▶ **Dataset records**:
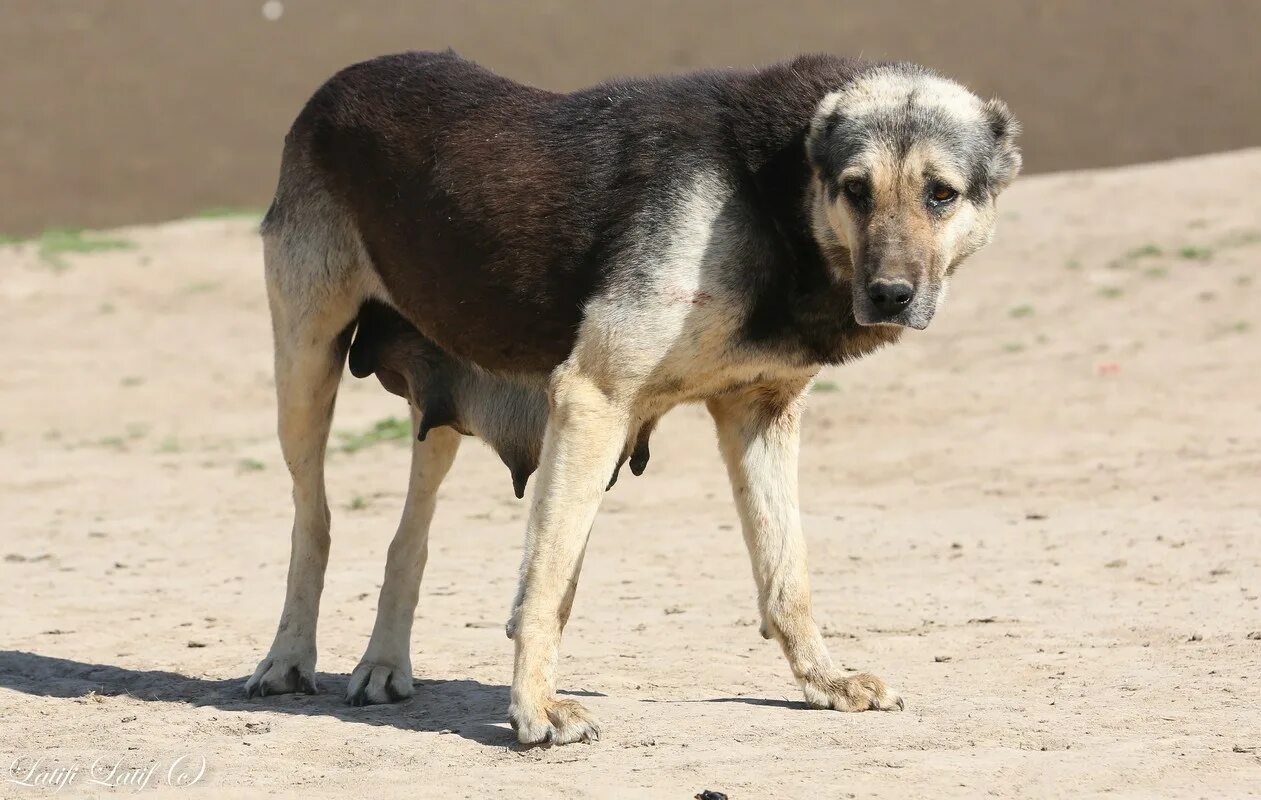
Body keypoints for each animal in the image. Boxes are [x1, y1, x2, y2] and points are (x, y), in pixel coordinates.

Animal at [248, 52, 1023, 747]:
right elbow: (545, 582)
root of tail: (339, 84)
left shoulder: (758, 414)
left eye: (941, 194)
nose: (890, 296)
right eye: (856, 190)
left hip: (436, 409)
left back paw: (383, 665)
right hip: (305, 369)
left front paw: (823, 681)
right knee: (312, 519)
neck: (770, 191)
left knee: (408, 537)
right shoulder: (592, 399)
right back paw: (287, 659)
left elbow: (785, 573)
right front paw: (534, 712)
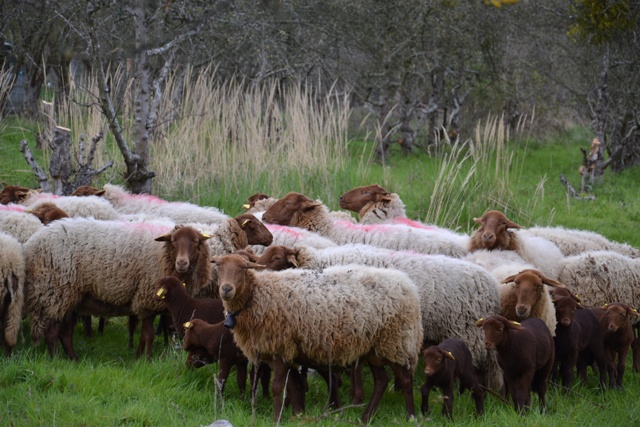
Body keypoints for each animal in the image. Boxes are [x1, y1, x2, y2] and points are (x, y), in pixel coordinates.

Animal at [23, 217, 212, 362]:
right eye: (173, 241)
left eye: (196, 242)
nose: (182, 263)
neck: (162, 254)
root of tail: (31, 243)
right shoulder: (147, 300)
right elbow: (149, 335)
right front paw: (148, 360)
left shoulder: (144, 303)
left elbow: (143, 335)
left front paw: (138, 357)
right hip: (56, 293)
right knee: (52, 333)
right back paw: (56, 360)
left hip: (72, 299)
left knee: (65, 334)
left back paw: (74, 360)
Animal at [212, 254, 422, 424]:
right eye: (219, 267)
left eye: (242, 268)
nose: (226, 289)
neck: (257, 296)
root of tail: (408, 284)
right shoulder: (285, 351)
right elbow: (292, 386)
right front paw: (296, 415)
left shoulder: (280, 349)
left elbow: (278, 388)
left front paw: (276, 418)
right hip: (375, 348)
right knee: (381, 381)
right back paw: (365, 418)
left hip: (397, 341)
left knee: (405, 379)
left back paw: (410, 416)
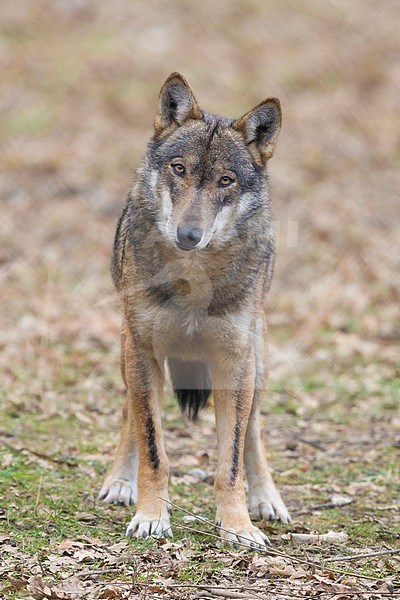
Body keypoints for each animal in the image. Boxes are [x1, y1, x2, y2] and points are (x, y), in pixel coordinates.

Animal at [98, 71, 290, 548]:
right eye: (179, 169)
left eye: (225, 181)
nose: (189, 235)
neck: (192, 278)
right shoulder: (144, 353)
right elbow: (153, 448)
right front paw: (151, 517)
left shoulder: (234, 363)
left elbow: (231, 460)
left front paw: (238, 526)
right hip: (129, 353)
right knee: (130, 413)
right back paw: (120, 482)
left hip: (257, 364)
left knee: (254, 430)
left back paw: (268, 500)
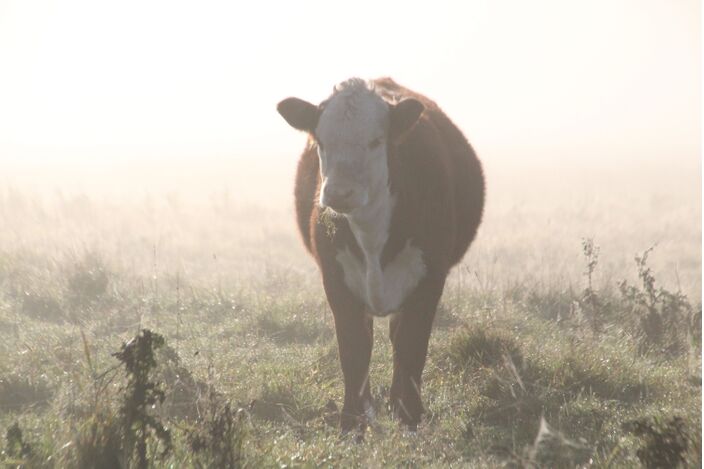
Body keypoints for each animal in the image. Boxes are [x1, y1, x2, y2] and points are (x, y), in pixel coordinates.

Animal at [276, 77, 484, 432]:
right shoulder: (336, 281)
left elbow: (412, 346)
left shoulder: (429, 280)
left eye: (375, 141)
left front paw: (409, 417)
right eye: (321, 141)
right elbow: (354, 350)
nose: (338, 193)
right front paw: (352, 422)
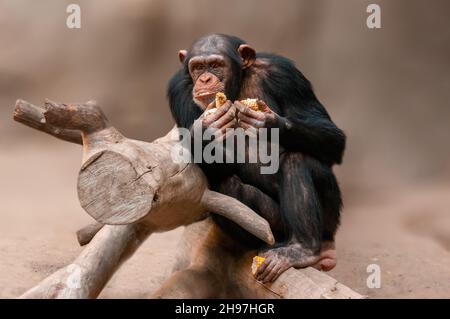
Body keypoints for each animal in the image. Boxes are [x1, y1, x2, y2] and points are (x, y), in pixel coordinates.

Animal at [167, 34, 346, 282]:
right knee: (226, 185)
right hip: (276, 230)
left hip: (329, 220)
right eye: (197, 67)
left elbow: (333, 137)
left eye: (215, 65)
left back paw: (303, 250)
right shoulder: (179, 90)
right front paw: (205, 129)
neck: (236, 89)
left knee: (298, 159)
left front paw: (271, 123)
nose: (204, 78)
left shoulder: (286, 76)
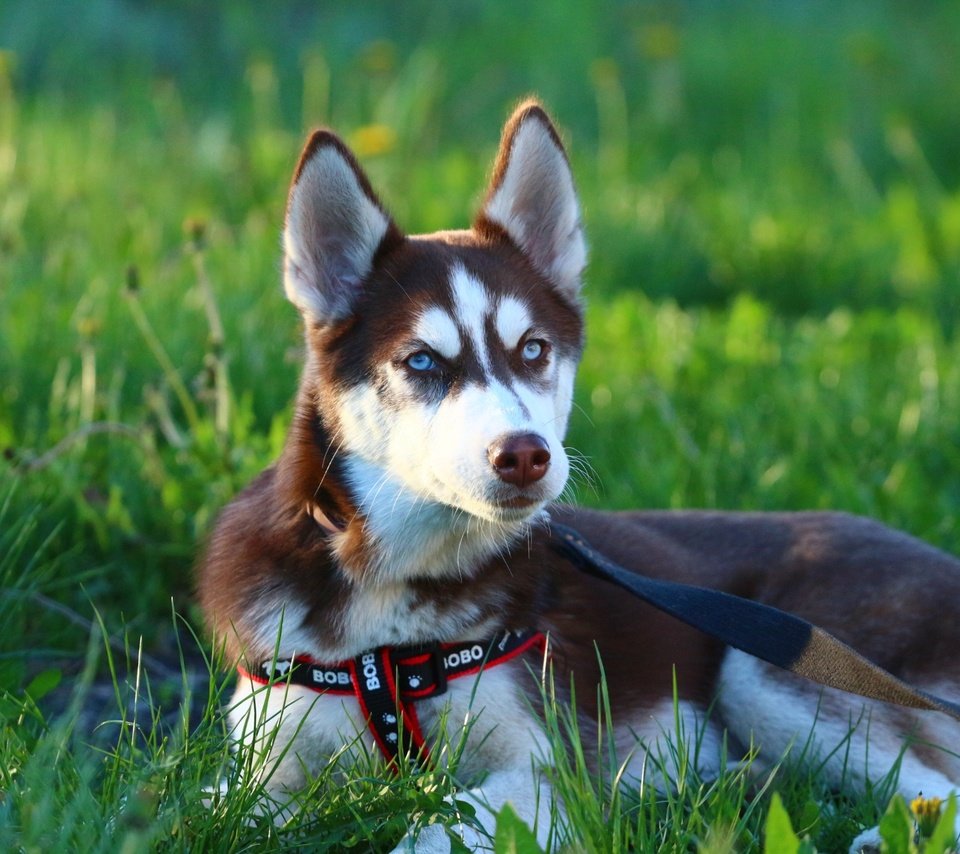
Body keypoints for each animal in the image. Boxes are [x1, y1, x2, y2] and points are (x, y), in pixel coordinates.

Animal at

▶ **ACTION ITEM**:
Using the records above, return verbatim only the part that opens with the line containing "left front paw: (238, 526)" and closes with the line containing "right eye: (197, 67)"; pictures stay out.

▶ **ANSWER BELOW**:
left front paw: (238, 526)
right hip: (129, 353)
right knee: (130, 413)
right back paw: (120, 482)
left hip: (257, 364)
left knee: (254, 430)
left back paw: (268, 500)
Body keypoints for each animal in the image. Boxes are [x1, y1, x2, y2] and points are (x, y), in pixel coordinates.

Animal at [276, 77, 484, 432]:
right shoulder: (336, 281)
left elbow: (412, 346)
left shoulder: (429, 280)
left eye: (375, 141)
left front paw: (409, 417)
right eye: (321, 141)
right elbow: (354, 350)
nose: (338, 193)
right front paw: (352, 422)
Body keypoints for each animal in the image. Boxes are [x1, y1, x2, y2] and points are (x, y), in pixel coordinates.

Animal at [167, 34, 346, 282]:
right knee: (226, 185)
right hip: (276, 230)
left hip: (329, 220)
right eye: (197, 67)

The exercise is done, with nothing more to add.